Prévost note : “leurs intentions visaient davantage à se rendre maître de la population de l'atoll adverse en la condamnant à l'esclavage“ (3), vouée à des tâches humiliante pour abaisser leur mana. Les Parata chantaient leurs victoires, rabaissant les vaincus, les comparant à des “souillures”, et les enjoignant à fuir : “E Mihiroa e, e Mihiroa e, / Ka horo koe ! (...) / titiko noa no Mihiroa.” (1)
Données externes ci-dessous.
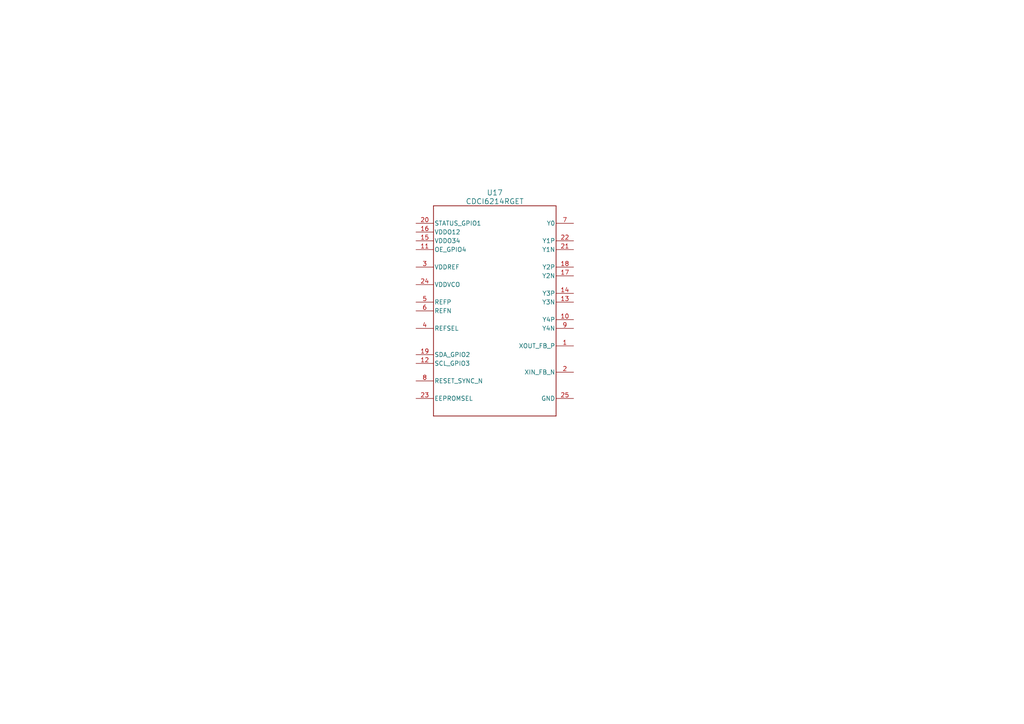
<source format=kicad_sch>
(kicad_sch (version 20230121) (generator eeschema)

  (uuid abe5af30-3eb1-4bdb-a1d3-78900a7f2037)

  (paper "A4")

  


  (symbol (lib_id "CDCI6214RGET:CDCI6214RGET") (at 143.51 90.17 0) (unit 1)
    (in_bom yes) (on_board yes) (dnp no) (fields_autoplaced)
    (uuid 5a1754e7-fe59-449e-9d99-8127e470bba3)
    (property "Reference" "U17" (at 143.51 55.88 0)
      (effects (font (size 1.524 1.524)))
    )
    (property "Value" "CDCI6214RGET" (at 143.51 58.42 0)
      (effects (font (size 1.524 1.524)))
    )
    (property "Footprint" "lib:CDCI6214RGET_NV" (at 143.51 90.17 0)
      (effects (font (size 1.27 1.27) italic) hide)
    )
    (property "Datasheet" "CDCI6214RGET" (at 143.51 90.17 0)
      (effects (font (size 1.27 1.27) italic) hide)
    )
    (pin "1" (uuid cdc93a62-8c21-4f84-bc42-89fa9fe696ac))
    (pin "10" (uuid 4361e8fa-cb5d-48f8-af37-682273465d1a))
    (pin "11" (uuid a7ff2e8a-1dcb-4800-b914-8c4a8af56c02))
    (pin "12" (uuid 2920563b-47bc-4626-ae30-f0a8fa0f50be))
    (pin "13" (uuid 4f379a21-0b15-476f-a1a2-260bf0d19146))
    (pin "14" (uuid cfc4178d-5af2-4a5d-a0eb-35f28eb37fdf))
    (pin "15" (uuid f2db689f-6d5e-4361-96d0-41d910e47383))
    (pin "16" (uuid 63789189-bac9-4b76-9a42-1f82709f49eb))
    (pin "17" (uuid 034cc9b0-12bd-4373-a9bc-f30d0c519aae))
    (pin "18" (uuid 7adbc6c9-e38c-49c1-9363-e03171bfb783))
    (pin "19" (uuid 44c6af0b-b699-4cfc-974f-a78d0d09e7c7))
    (pin "2" (uuid b65632e3-4e8c-4ed2-9b9d-96a33a798bff))
    (pin "20" (uuid 7e45792e-4678-4a48-af13-bc77781601a5))
    (pin "21" (uuid 198a5745-7e59-4dab-9bbc-747ae0634316))
    (pin "22" (uuid 9947f17e-cba5-438e-b0c7-91544a912235))
    (pin "23" (uuid bb812af2-ce6d-4f45-9b20-60e9424e0be0))
    (pin "24" (uuid 2f0b88c1-3d5f-491b-ba04-43f124616185))
    (pin "25" (uuid 2fae30fd-de5c-405b-9450-ca69eb11403d))
    (pin "3" (uuid d2b9ee82-6e6a-42b3-a6f4-34fe1fe56883))
    (pin "4" (uuid 7e5ba2e6-1e33-4a57-91ca-e8f02acd8ff6))
    (pin "5" (uuid 85951843-ddeb-4f07-a4fd-0339614a0201))
    (pin "6" (uuid 9e67c889-a107-4bcc-a57f-f24c84f9cbb2))
    (pin "7" (uuid a51f59cd-0d7b-459b-bcbc-b3325b970474))
    (pin "8" (uuid 936c1991-e3aa-45e2-a942-4ca1df82d5e5))
    (pin "9" (uuid 7111acd1-467d-4102-a7da-761f6054138b))
    (instances
      (project "space-berry"
        (path "/93269f17-932e-47e4-8e03-ce157f57b85f/97e0ab6c-7fd1-4ab2-b202-31d5e5b6a0c6"
          (reference "U17") (unit 1)
        )
      )
    )
  )
)

</source>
Selon William Smith, lors des combats, les guerriers d’Anaa couvraient leur corps avec une peau de requin, et leurs bras des dents de cet animal ; ils sont nommés Parata, comme le requin. Grands conquérants de mers (inu tai, “buveurs de mers”) comme de terres (kai henua, “mangeurs de terres”), les Parata combattaient chargés de la force de leurs ancêtres (tuputupuna), de leurs divinités (te nuku mau atua), de leurs armes (lances, massues, couteaux, projectiles...), et de leur “grande maîtrise des techniques de navigation” (1), à bord d’excellentes pirogues. Une suprématie en lien avec un atoll plus exhaussé que les autres (hormis Makatea), contenant davantage d’eau douce, des terres propices aux cultures, et un récif plus favorable à la pêche.
Rangiroa est régulièrement assailli par les Parata : “Environ une quinzaine de générations avant 1900, (...) ses rivages sont de plus en plus visités par les féroces guerriers de Anaa (...), au point de modifier l’organisation spatiale de l’habitat de Rangiroa” (1). Les îliens désertent leurs habitations pour se regrouper autour de Tivaru (près de la passe).
En 1769 selon Caillot, les habitants opprimés auraient pris part, avec deux autres atolls, à une vengeance contre Anaa. Mais les représailles sont terribles. “En voyant l’horizon couvert de pirogues de Anaa, les gens de Rangiroa s’écrièrent : “O Parata teie, ua pau tatou ! : Ce sont les Parata, nous sommes perdus !” (1) Certains sont massacrés, les autres fuient, tout comme d’autres habitants des atolls du Mihiroa. Ils se réfugient dans les grottes de Makatea, d’où ils sont délogés. Talonnés par leurs adversaires, “ils gagnent Tahiti se mettant sous la protection du roi Pomare II”, et s’installent dans l’actuel fenua aihere.
“C’est le roi Pomare II qui en 1817, arrêta les guerres et permit le retour des réfugiés dans leur île à partir de 1821 et jusqu’à 1850.” (2) En 1831, Tyerman et Bennett relatent le rassemblement des différentes îles ennemies des Tuamotu : “Pomare se tenait debout entre les deux partis, et dans un discours impressionnant, il les exhorta à la réconciliation.” (1) À cette occasion, Rogo de la tribu d’Anaa présente le chant de louange de sa lance qu’il plante en terre. “Ce chant mit fin aux guerres” (4).
Les représentants des Parata et des atolls de l’Ouest convinrent que “des rapports amicaux devraient prendre la place des luttes continuelles” (1). Deux délégués de Pomare II sont envoyés aux Tuamotu pour représenter son pouvoir. C’est le prélude à “de profonds changements socio-politiques et religieux, avec une stratification sociale (...) plus poussée” (1) ; le système de résidence change alors avec plus d’exogamie et “l’avènement de groupes dominant un atoll entier.” (1) C’est le début d’une nouvelle ère.